The reason I emphasize the season so extensively, is because March is probably the absolute worst time we could have picked to do our week long gastronomic and tourism field trip in Liguria. Why? Well.. let’s just put it this way, Hurricane Katrina like winds, and Snow…at the beach. Almost no shops were open because only an absolute moron would go to the beach in bone-chilling temperatures. Despite this minor detail, we did get some sun, and on the days when the weather was sub-par, we ate like horses to make up the deficit.

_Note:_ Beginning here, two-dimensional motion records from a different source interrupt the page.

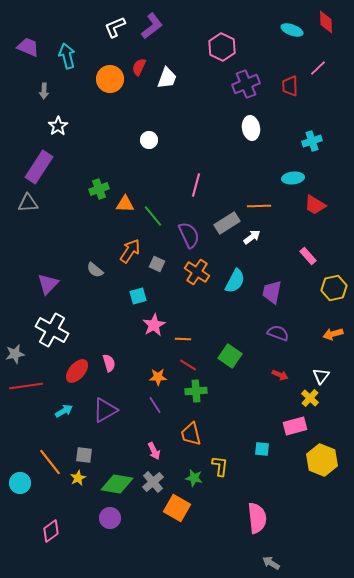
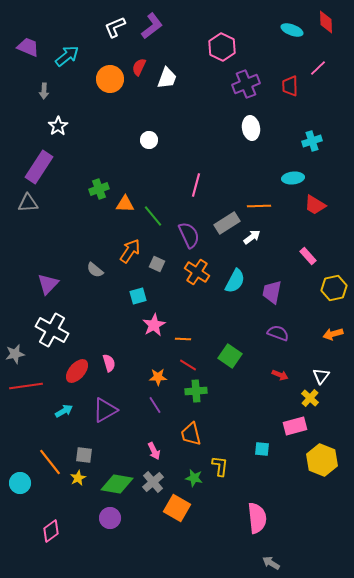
cyan arrow at (67, 56): rotated 65 degrees clockwise
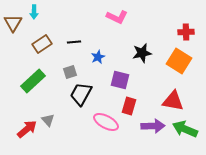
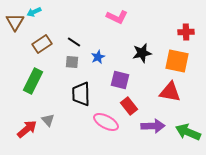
cyan arrow: rotated 64 degrees clockwise
brown triangle: moved 2 px right, 1 px up
black line: rotated 40 degrees clockwise
orange square: moved 2 px left; rotated 20 degrees counterclockwise
gray square: moved 2 px right, 10 px up; rotated 24 degrees clockwise
green rectangle: rotated 20 degrees counterclockwise
black trapezoid: rotated 30 degrees counterclockwise
red triangle: moved 3 px left, 9 px up
red rectangle: rotated 54 degrees counterclockwise
green arrow: moved 3 px right, 3 px down
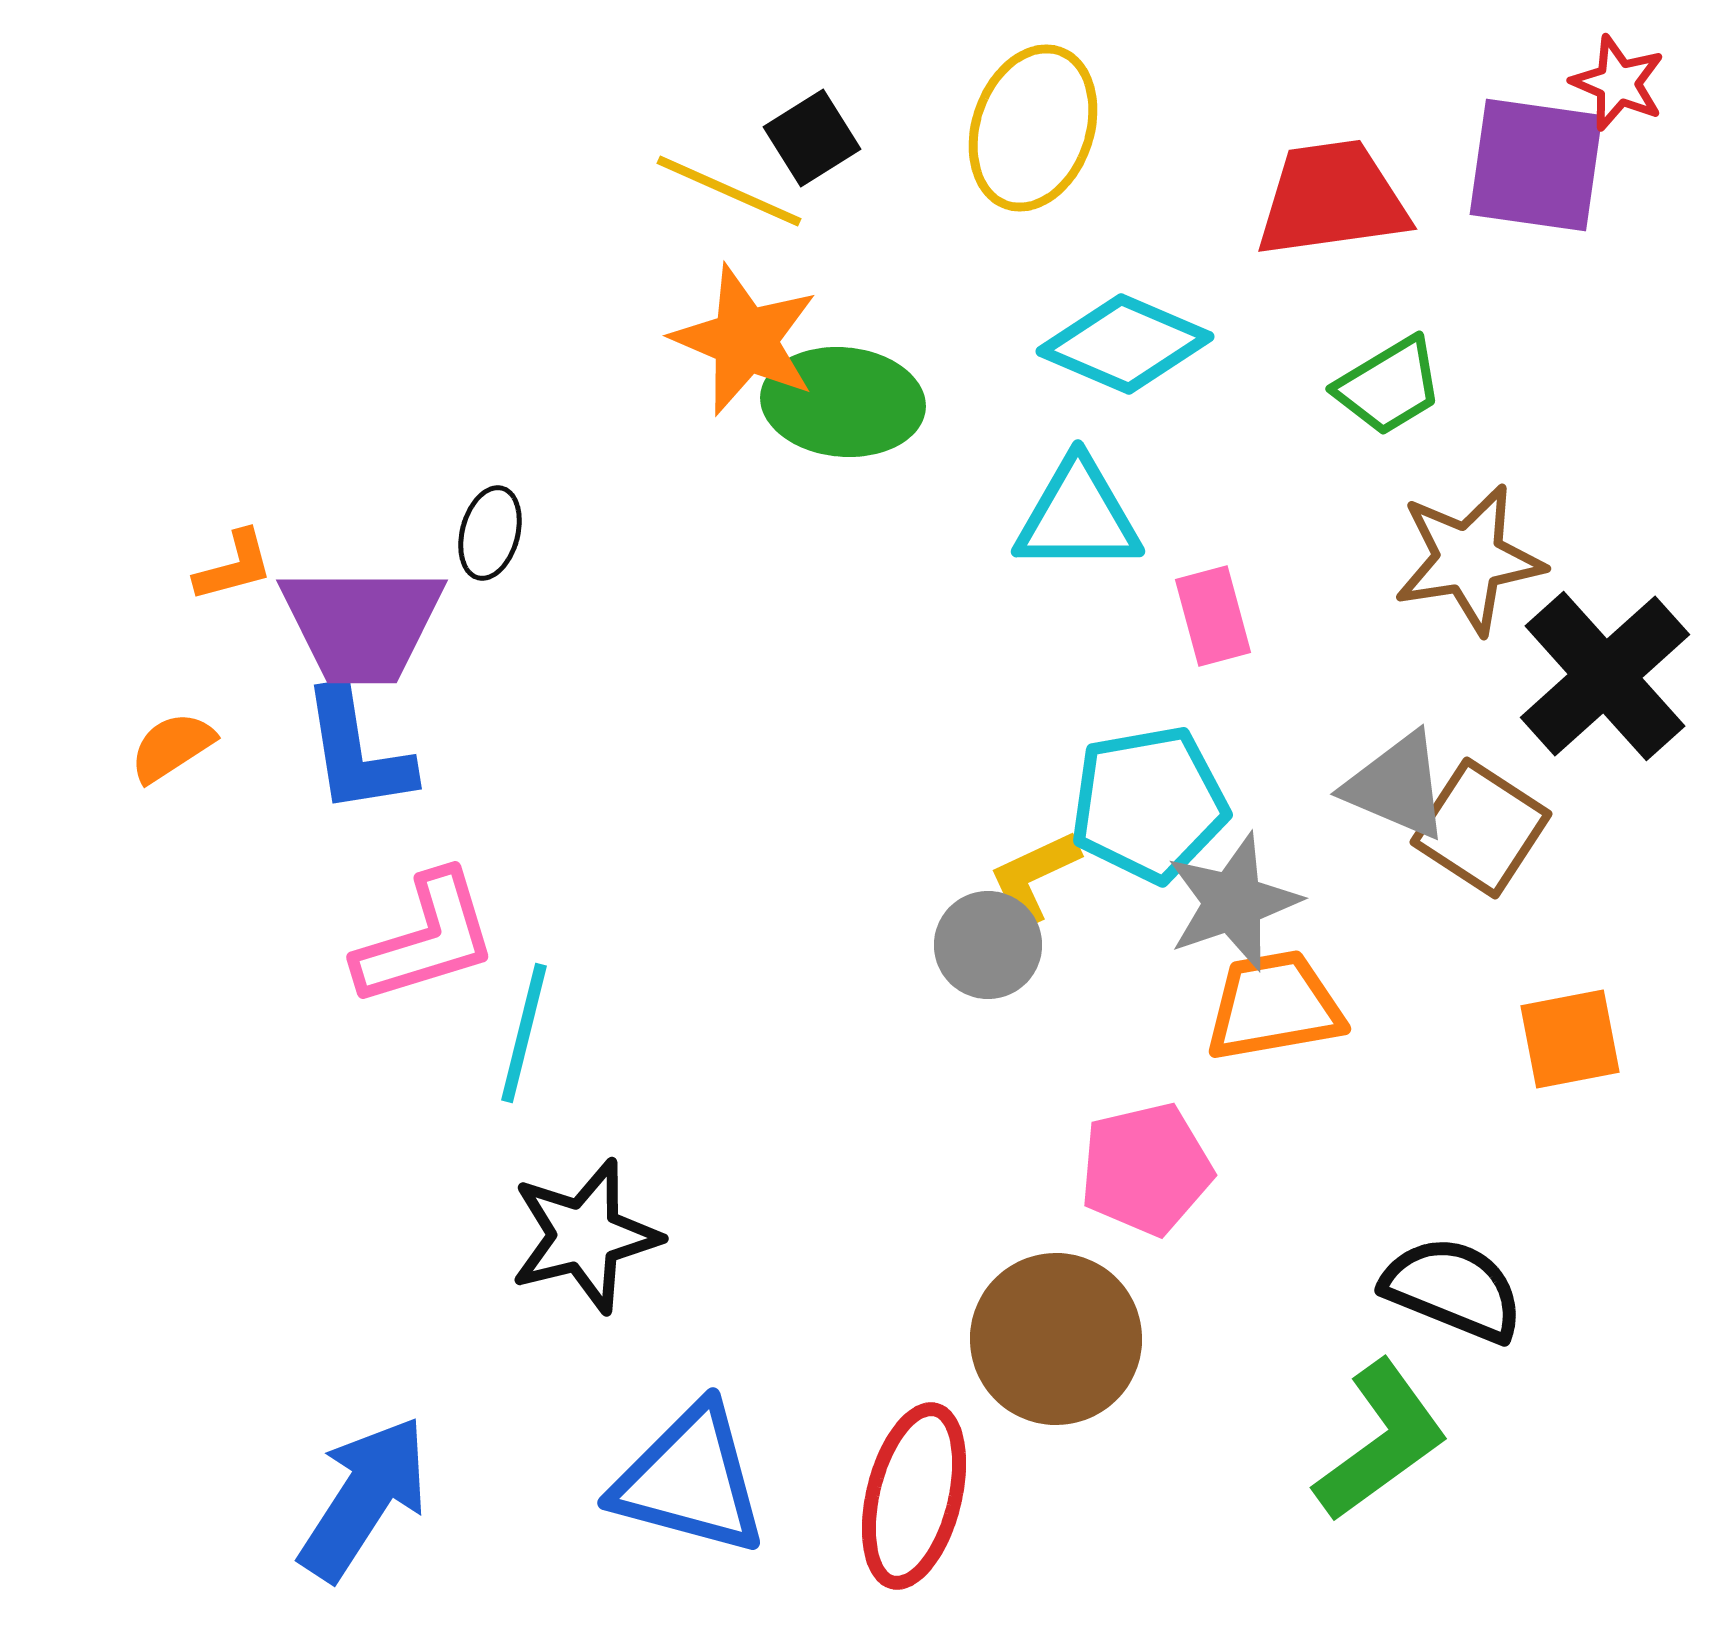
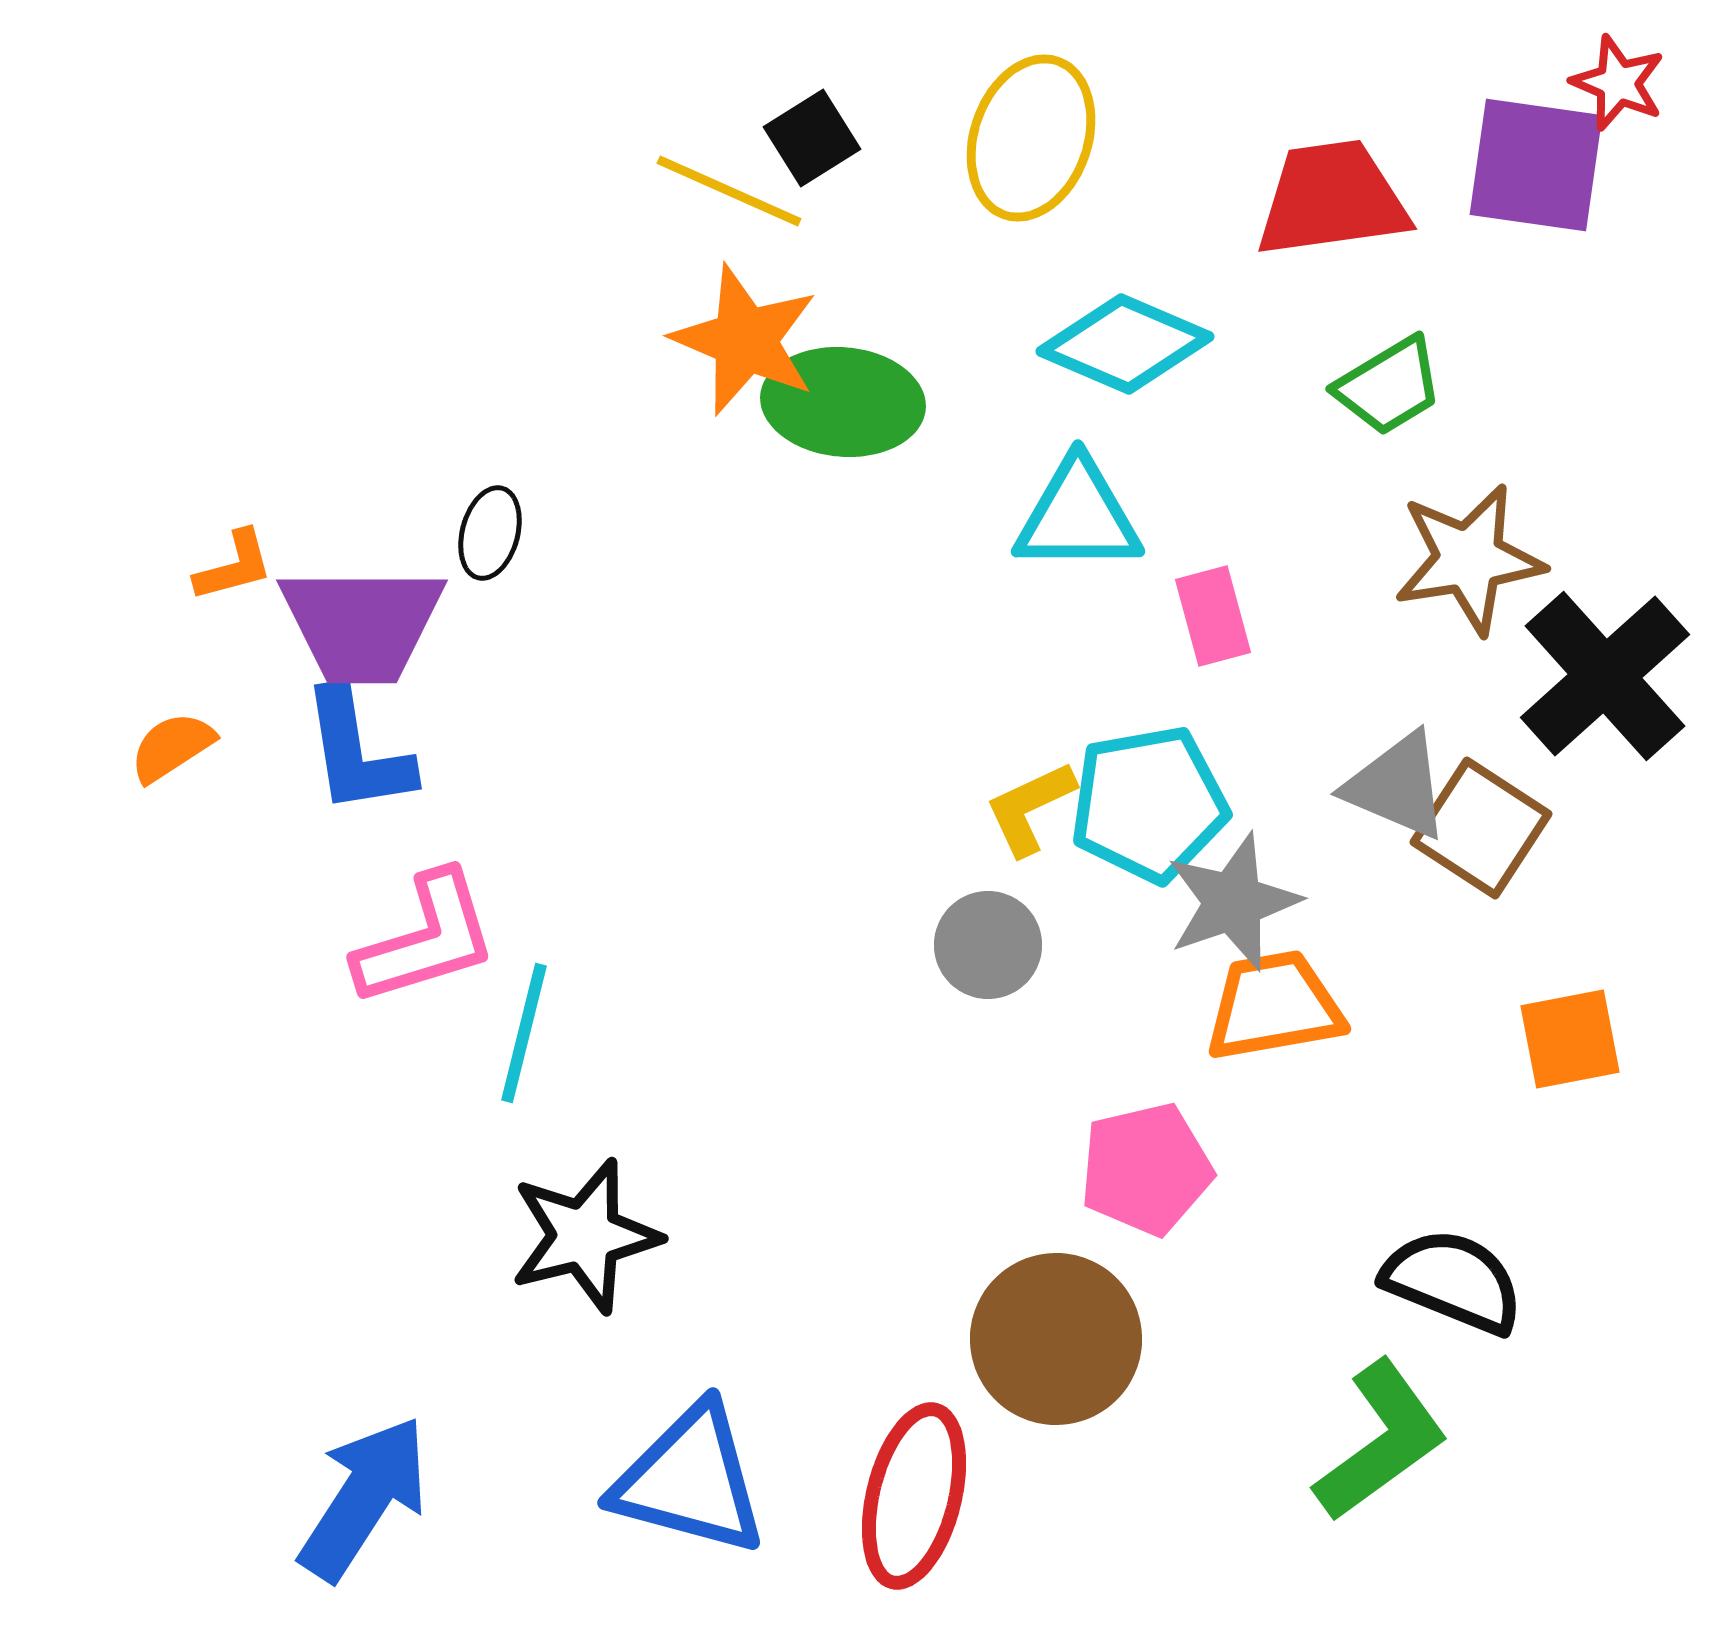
yellow ellipse: moved 2 px left, 10 px down
yellow L-shape: moved 4 px left, 69 px up
black semicircle: moved 8 px up
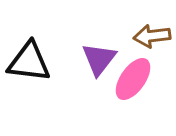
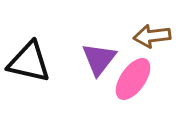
black triangle: rotated 6 degrees clockwise
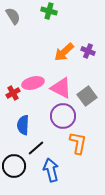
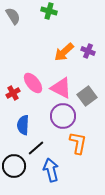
pink ellipse: rotated 65 degrees clockwise
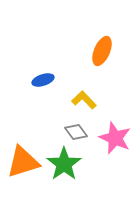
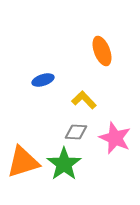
orange ellipse: rotated 44 degrees counterclockwise
gray diamond: rotated 50 degrees counterclockwise
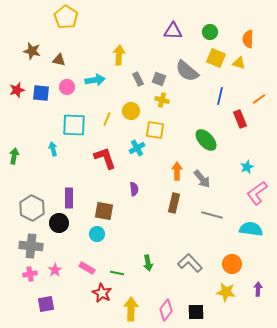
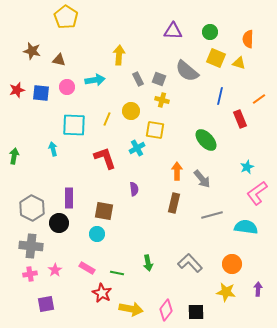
gray line at (212, 215): rotated 30 degrees counterclockwise
cyan semicircle at (251, 229): moved 5 px left, 2 px up
yellow arrow at (131, 309): rotated 100 degrees clockwise
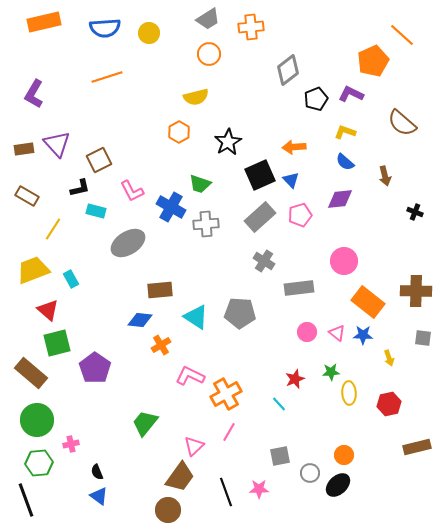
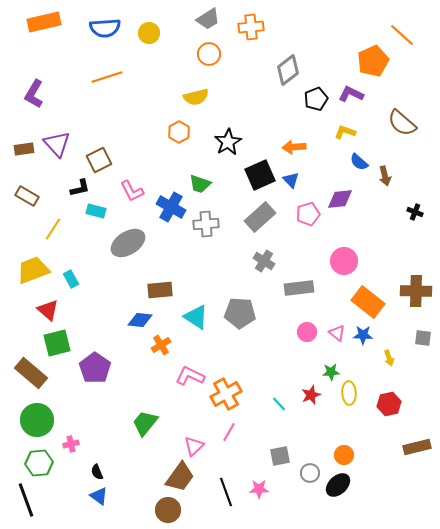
blue semicircle at (345, 162): moved 14 px right
pink pentagon at (300, 215): moved 8 px right, 1 px up
red star at (295, 379): moved 16 px right, 16 px down
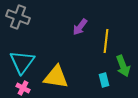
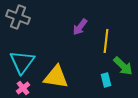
green arrow: rotated 25 degrees counterclockwise
cyan rectangle: moved 2 px right
pink cross: rotated 24 degrees clockwise
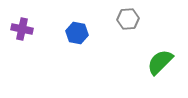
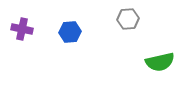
blue hexagon: moved 7 px left, 1 px up; rotated 15 degrees counterclockwise
green semicircle: rotated 148 degrees counterclockwise
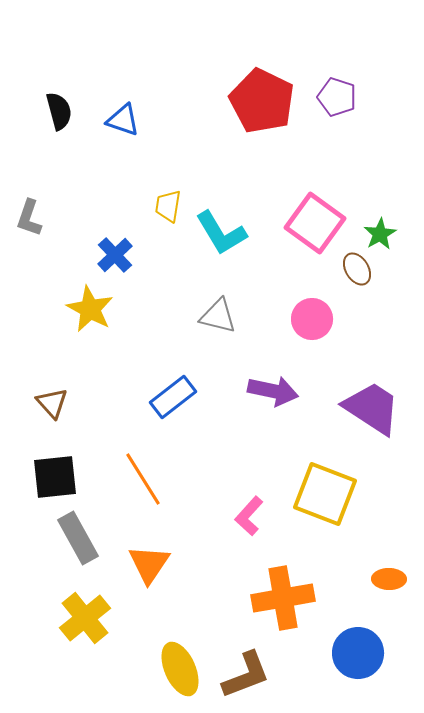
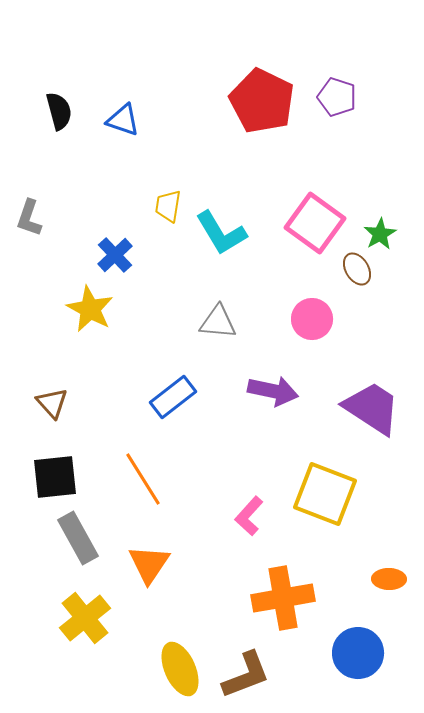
gray triangle: moved 6 px down; rotated 9 degrees counterclockwise
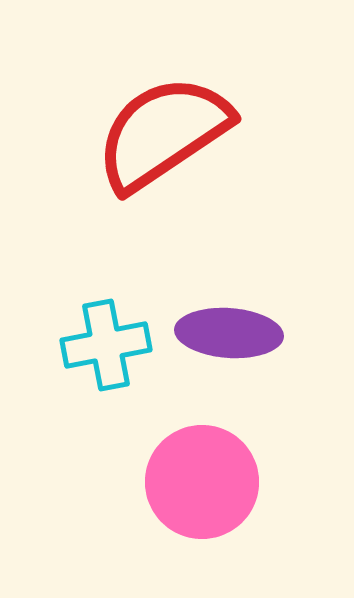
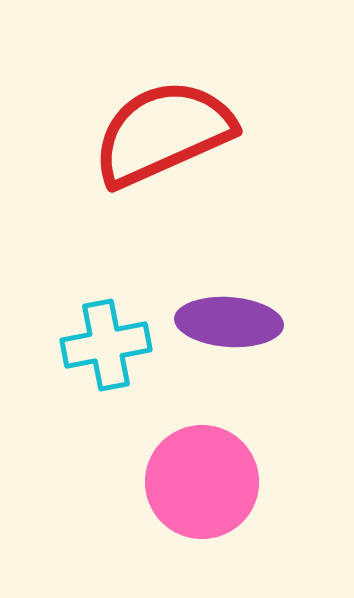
red semicircle: rotated 10 degrees clockwise
purple ellipse: moved 11 px up
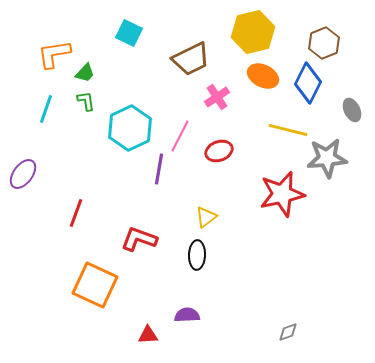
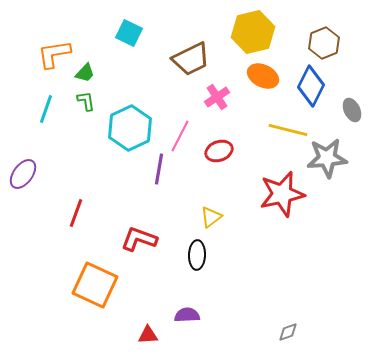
blue diamond: moved 3 px right, 3 px down
yellow triangle: moved 5 px right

Ligurian cuisine has gained international fame for products such as pesto, focaccia, olive oil, and white wine… however, the fresh products that are locally recognized are what really made an impression. We had plates of freshly grilled fish, simply prepared with a squeeze of lemon, delicious white wine, Sciacchettra (a dessert wine), and incredible artisan pasta. Haha are you hungry yet?

We also made a quick trip into Tuscany to see the production of a specialty product called Lardo di Colonata, made in the famous marble region of Tuscany, Lardo is basically large pieces of pork back fat cured in huge marble boxes (that looked like coffins) for 6 months in a bath of salt, garlic, rosemary, and a huge array of other spices. It was pretty heavy to eat but I never thought I’d enjoy a piece of plain lard as much as I did.. mmm gluttony.

For those of you backpacking travellers, I highly recommend coming to this area in the spring and summer seasons. I had to use my imagination to visualize what the city of Portovenere would be like with decent weather conditions, nice summer breeze, cold mojitos and suntans, unfortunately all I really knew was a deserted, windy, and rainy pirate town. Nonetheless, if you eat well, and are surrounded by breathtaking beauty, it becomes incredibly hard to complain.

Ligurian Longstay

Ciao friends, I am off to Liguria today for another 5-day field trip. Just wanted to prompt you because I will  be back with many surprises and interesting things to share. If you want to do a little research. Liguria is the home of the Cinque Terre (gorgeous cliffside towns), Pesto, Focaccia Genovese, Olive Oil, and white wine.

I hope to eat more fish, friuts, and vegetables than I did in Sardegna, but just in case I am bringing my Fiber tablets….for emergency situations.. use your imagination.

See you next weekend. ❤

Oh So Bittersweet: A Day with Balsamic Vinegar

Shopping in American supermarkets, passing the salad dressing isle, it is not so out of the ordinary to see “Balsamic Vinegar of Modena”, your run of the mill balsimic vinegar, used typically to dress salads, clean sinks, etc. However, the product we were taken to see yesterday was far from this acidic liquid we Americans have come to know as Balsamic Vinegar.

Traditional Balsamic Vinegar

Oh yes, I am talking about Traditional Balsamic Vinegar of Reggio Emilia. Unlike the watery substance you know as Balsamic Vinegar, Traditional Balsamic Vinegar of Reggio Emilia is so concentrated that it has a deliciously smooth and syrupy consistency. It is also much more expensive than your regular 2 dollar bottle of vinegar. The traditional stuff, aged at a minumum of 3 years (all the way up to 25+) ranges in prince from 60Euro to 90 Euro! WHAT?! for VINEGAR~?!

This is a prized possesion out here. It tastes deliciously sweet, and unlike anything you would expect. The gourmet version of the vinegar is usually enjoyed with dessert (rather than as a salad condiment, unless of course your salad consists of leaves of gold 😉 ) Typically with strawberries or large chunks of fresh Parmigiano Reggiano cheese.

What is balsamic vinegar? Cooked grape must and a little bit of caramel, aged in wooden barrels for long long long periods of time. As each season passes, the balsamic mixture is placed into smaller barrels in order to keep up with its increasing density.

Very delicious, very expensive, very Emilia Romagna.